The main changes are that liquid wastes are now banned from landfill, and other waste must be treated before it can be passed into landfill. Businesses must demonstrate that their waste has been treated in either physical, thermal, chemical, or biological processes.

One major environmental problem is that of contaminated land. Contaminated land is defined in the Environmental Protection Act and is produced by leakage, accidental spillage, and uncontrolled waste disposal. The contaminator of the land has the primary responsibility and liability for cleaning up the contamination. If the contaminator is unknown, the current owner of the land has the responsibility. The local authority becomes responsible for the remediation if no current owner can be found.

There is more information on the EPA, the Integrated Pollution Prevention and Control (IPPC), and waste disposal in Chapter 15. The Environment Agency has similar powers following the introduction of the Waste Electrical and Electronic Equipment (WEEE) Directive, the Restrictions of the use of certain Hazardous Substances in electrical and electronic equipment (RoHS), and the End of Life Vehicle (ELV) Directive.
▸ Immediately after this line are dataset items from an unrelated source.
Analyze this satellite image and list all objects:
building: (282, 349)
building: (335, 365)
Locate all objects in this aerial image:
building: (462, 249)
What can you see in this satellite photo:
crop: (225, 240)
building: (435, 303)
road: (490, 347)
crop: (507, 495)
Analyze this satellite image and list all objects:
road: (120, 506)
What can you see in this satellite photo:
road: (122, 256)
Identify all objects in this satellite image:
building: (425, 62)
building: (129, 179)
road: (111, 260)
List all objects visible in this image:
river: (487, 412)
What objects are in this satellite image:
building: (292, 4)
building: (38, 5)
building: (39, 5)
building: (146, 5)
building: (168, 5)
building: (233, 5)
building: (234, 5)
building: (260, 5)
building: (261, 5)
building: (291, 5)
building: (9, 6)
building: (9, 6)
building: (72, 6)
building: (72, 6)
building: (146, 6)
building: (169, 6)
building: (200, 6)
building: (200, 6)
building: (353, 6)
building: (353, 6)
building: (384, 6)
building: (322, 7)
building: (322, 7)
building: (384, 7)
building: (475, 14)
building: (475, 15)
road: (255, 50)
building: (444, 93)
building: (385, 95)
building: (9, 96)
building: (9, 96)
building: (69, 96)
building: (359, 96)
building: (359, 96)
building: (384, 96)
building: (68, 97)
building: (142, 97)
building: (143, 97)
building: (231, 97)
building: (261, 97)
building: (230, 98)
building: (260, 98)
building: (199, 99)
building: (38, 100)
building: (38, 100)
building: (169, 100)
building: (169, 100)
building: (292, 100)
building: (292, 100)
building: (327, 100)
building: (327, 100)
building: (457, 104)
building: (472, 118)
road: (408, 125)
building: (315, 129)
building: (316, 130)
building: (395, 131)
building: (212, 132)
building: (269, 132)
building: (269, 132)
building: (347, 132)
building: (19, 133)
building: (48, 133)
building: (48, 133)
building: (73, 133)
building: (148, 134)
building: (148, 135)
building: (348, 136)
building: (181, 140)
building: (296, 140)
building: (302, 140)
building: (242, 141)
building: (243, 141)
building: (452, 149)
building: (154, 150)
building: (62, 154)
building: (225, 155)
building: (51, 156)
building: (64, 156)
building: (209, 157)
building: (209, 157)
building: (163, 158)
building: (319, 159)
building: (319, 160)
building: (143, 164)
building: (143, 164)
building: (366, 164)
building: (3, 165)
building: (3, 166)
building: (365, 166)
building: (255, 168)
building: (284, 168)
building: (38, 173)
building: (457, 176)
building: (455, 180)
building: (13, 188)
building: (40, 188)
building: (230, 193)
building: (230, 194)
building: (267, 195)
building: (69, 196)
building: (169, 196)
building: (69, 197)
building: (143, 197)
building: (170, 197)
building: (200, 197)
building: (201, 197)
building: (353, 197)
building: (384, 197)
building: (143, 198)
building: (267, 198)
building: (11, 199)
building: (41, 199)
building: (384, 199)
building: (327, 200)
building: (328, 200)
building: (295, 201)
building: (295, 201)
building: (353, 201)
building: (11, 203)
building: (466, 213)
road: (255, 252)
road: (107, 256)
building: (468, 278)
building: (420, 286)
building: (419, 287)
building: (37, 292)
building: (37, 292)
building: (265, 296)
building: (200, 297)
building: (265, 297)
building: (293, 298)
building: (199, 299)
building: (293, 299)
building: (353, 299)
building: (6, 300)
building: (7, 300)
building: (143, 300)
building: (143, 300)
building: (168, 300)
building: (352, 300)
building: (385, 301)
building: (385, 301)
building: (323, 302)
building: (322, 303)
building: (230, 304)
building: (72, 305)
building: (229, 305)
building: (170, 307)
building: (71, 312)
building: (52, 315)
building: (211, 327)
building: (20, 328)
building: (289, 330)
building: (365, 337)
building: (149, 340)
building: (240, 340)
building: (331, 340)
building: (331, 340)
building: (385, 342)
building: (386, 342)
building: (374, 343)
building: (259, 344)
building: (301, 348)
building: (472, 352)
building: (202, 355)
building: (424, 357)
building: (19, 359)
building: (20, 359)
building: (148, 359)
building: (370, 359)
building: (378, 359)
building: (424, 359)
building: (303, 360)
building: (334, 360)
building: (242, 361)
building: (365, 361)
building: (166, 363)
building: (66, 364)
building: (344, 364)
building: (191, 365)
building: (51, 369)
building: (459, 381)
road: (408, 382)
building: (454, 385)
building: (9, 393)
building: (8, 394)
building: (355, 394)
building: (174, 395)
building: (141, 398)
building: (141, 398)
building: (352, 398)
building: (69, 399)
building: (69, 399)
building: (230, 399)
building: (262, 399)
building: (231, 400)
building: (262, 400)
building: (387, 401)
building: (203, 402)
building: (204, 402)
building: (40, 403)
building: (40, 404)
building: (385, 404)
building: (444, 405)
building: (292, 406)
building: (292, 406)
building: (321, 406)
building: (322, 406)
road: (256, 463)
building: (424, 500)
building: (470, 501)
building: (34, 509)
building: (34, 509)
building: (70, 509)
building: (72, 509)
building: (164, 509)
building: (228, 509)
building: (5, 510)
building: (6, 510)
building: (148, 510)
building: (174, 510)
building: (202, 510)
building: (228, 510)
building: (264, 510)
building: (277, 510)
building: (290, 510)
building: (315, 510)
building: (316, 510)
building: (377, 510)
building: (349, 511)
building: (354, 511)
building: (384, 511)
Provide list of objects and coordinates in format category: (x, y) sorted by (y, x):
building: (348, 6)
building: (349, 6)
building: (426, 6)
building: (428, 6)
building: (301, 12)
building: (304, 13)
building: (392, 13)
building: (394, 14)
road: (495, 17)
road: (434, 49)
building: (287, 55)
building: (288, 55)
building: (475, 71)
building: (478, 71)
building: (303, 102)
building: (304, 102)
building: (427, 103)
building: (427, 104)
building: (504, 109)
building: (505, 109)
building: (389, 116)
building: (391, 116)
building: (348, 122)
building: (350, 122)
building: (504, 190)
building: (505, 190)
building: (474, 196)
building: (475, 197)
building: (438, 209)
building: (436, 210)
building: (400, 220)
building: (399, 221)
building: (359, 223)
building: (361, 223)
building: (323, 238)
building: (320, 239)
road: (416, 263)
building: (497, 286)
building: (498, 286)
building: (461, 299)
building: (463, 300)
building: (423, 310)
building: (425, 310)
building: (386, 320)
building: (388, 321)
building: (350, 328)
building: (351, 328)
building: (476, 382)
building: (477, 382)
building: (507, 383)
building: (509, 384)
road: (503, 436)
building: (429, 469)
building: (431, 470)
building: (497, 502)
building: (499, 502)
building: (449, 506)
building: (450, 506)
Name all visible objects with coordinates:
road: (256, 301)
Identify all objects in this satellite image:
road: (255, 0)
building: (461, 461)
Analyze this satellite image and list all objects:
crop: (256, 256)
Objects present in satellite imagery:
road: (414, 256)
The WEEE Directive aims to minimize the environmental impact of electrical and electronic equipment during their lifetime and when discarded. All electrical and electronic equipment must be returned to the retailer from its end-user and reused or reprocessed by the manufacturer. Manufacturers must register with the Environment Agency, which will advise on these obligations.

The WEEE Regulations have been amended so that producer-compliance schemes report their activities more precisely (by providing evidence of recycling in kilograms instead of tonnes). It is hoped that this will reduce the delays in recycling and lead to the recycling of smaller amounts at more frequent intervals.

The European Commission has recently proposed changes to both WEEE and RoHS. On WEEE, a major proposal is to increase the amounts of electrical and electronic waste that are separately collected and recycled. In contrast, the proposals on RoHS aim for a higher level of environmental protection by revising the scope of the restrictions and the applicable substances.